SAN JOSE, Calif. – Imperas Software Ltd. (Thame, England), a pioneer of high-level modeling and virtual prototyping, has models of the ARM Cortex-A15 processor in beta and expects them to be available in the first half of 2012. The range of available models, together with Imperas tool and operating system support, is helping platform and software developers debug systems in parallel with SoC design, speeding up and improving system development, the company said.
The company now has about 75 fast processor models covering MIPS, Renesas, ARM and Synopsys's ARC architectures, according to Larry Lapides, vice president of sales at Imperas. The support of the Renesas V850 architecture for microcontrollers has helped Imperas win work in the automotive domain, Lapides said.

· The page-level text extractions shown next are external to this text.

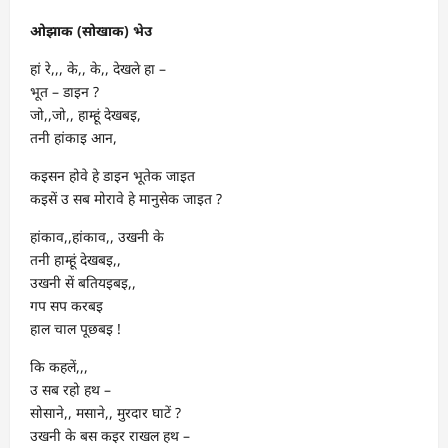
ओझाक (सोखाक) भेउ
हां रे,,, के,, के,, देखले हा –
भूत – डाइन ?
जो,,जो,, हाम्हूं देखबइ,
तनी हांकाइ आन,
कइसन होवे हे डाइन भूतेक जाइत
कइसें उ सब मोरावे हे मानुसेक जाइत ?
हांकाव,,हांकाव,, उखनी के
तनी हाम्हूं देखबइ,,
उखनी सें बतियइबइ,,
गप सप करबइ
हाल चाल पूछबइ !
कि कहलें,,,
उ सब रहो हथ –
सोसाने,, मसाने,, मुरदार घाटें ?
उखनी के बस कइर राखल हथ –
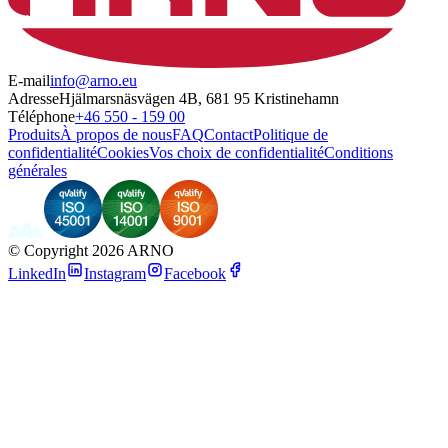
E-mail
info@arno.eu
Adresse
Hjälmarsnäsvägen 4B, 681 95 Kristinehamn
Téléphone
+46 550 - 159 00
Produits
À propos de nous
FAQ
Contact
Politique de
confidentialité
Cookies
Vos choix de confidentialité
Conditions
générales
©
Copyright 2026 ARNO
LinkedIn
Instagram
Facebook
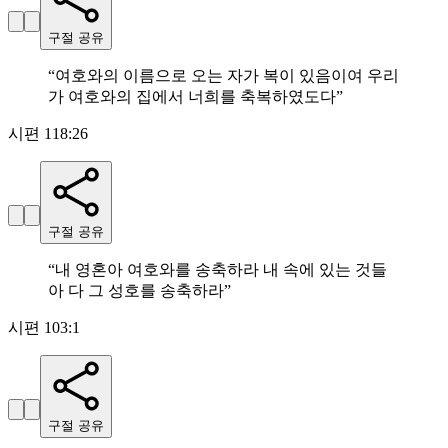
구절 공유
“
여호와의 이름으로 오는 자가 복이 있음이여 우리
가 여호와의 집에서 너희를 축복하였도다
”
시편 118:26
구절 공유
“
내 영혼아 여호와를 송축하라 내 속에 있는 것들
아 다 그 성호를 송축하라
”
시편 103:1
구절 공유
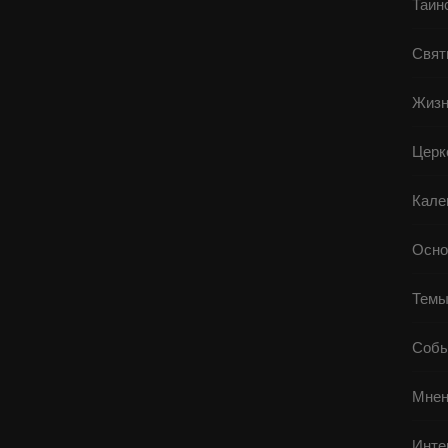
Таин
Свят
Жизн
Церк
Кале
Осно
Тем
Собы
Мнен
Инте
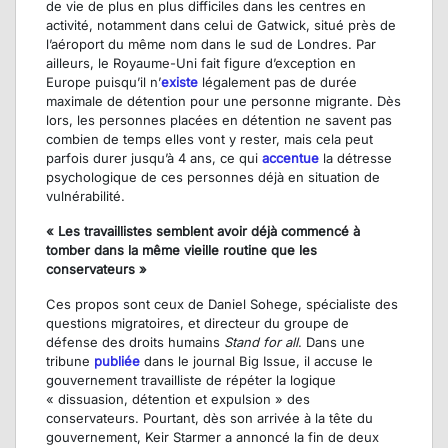
de vie de plus en plus difficiles dans les centres en
activité, notamment dans celui de Gatwick, situé près de
l’aéroport du même nom dans le sud de Londres. Par
ailleurs, le Royaume-Uni fait figure d’exception en
Europe puisqu’il n’
existe
légalement pas de durée
maximale de détention pour une personne migrante. Dès
lors, les personnes placées en détention ne savent pas
combien de temps elles vont y rester, mais cela peut
parfois durer jusqu’à 4 ans, ce qui
accentue
la détresse
psychologique de ces personnes déjà en situation de
vulnérabilité.
« Les travaillistes semblent avoir déjà commencé à
tomber dans la même vieille routine que les
conservateurs »
Ces propos sont ceux de Daniel Sohege, spécialiste des
questions migratoires, et directeur du groupe de
défense des droits humains
Stand for all
. Dans une
tribune
publiée
dans le journal Big Issue, il accuse le
gouvernement travailliste de répéter la logique
« dissuasion, détention et expulsion » des
conservateurs. Pourtant, dès son arrivée à la tête du
gouvernement, Keir Starmer a annoncé la fin de deux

OVP processor models are instruction accurate and employ a use a method of just-in-time code transformation to accelerate simulation speeds. The processor models can also be integrated into SystemC/TLM2 based virtual platforms using the native TLM2 interface available with all OVP models. The OVP simulator can also be encapsulated within the Eclipse IDE, enabling easy use for software developers.
In addition to models Imperas offers the Open Virtual Platform (OVP) simulator OVPsim that executes the models. The use of the open-source models, verified to accurately demonstrate the processor behavior, allows users to put together a simulation model of a platform, compile it to an executable, and connect it to a debugger to provide an embedded software development environment before an SoC has been manufactured. This allows software to be run and bugs to be caught, even extending to errors in compilers, the company said.
Simon Davidmann, founder and CEO of Imperas, said that the offering of virtual platforms for processor-FPGA platforms by Altera and Xilinx had helped business as it had validated the high-level modeling concept. "In fact it is our technology in the Xilinx Zynq virtual platform."
Imperas is now also offering the M*SDK set of Eclipse-based debug tools for use with OVPsim and fast processor models. And has validated support for a variety of operating systems running on top of software simulations. The speed of OVPsim makes the running of portions of applications feasible.
OS support now includes: Linux, Nucleus, uC/OS and FreeRTOS amongst others, said Lapides. "And, of course, Android sits on top of Linux, which opens up a broad applications space," said Davidmann.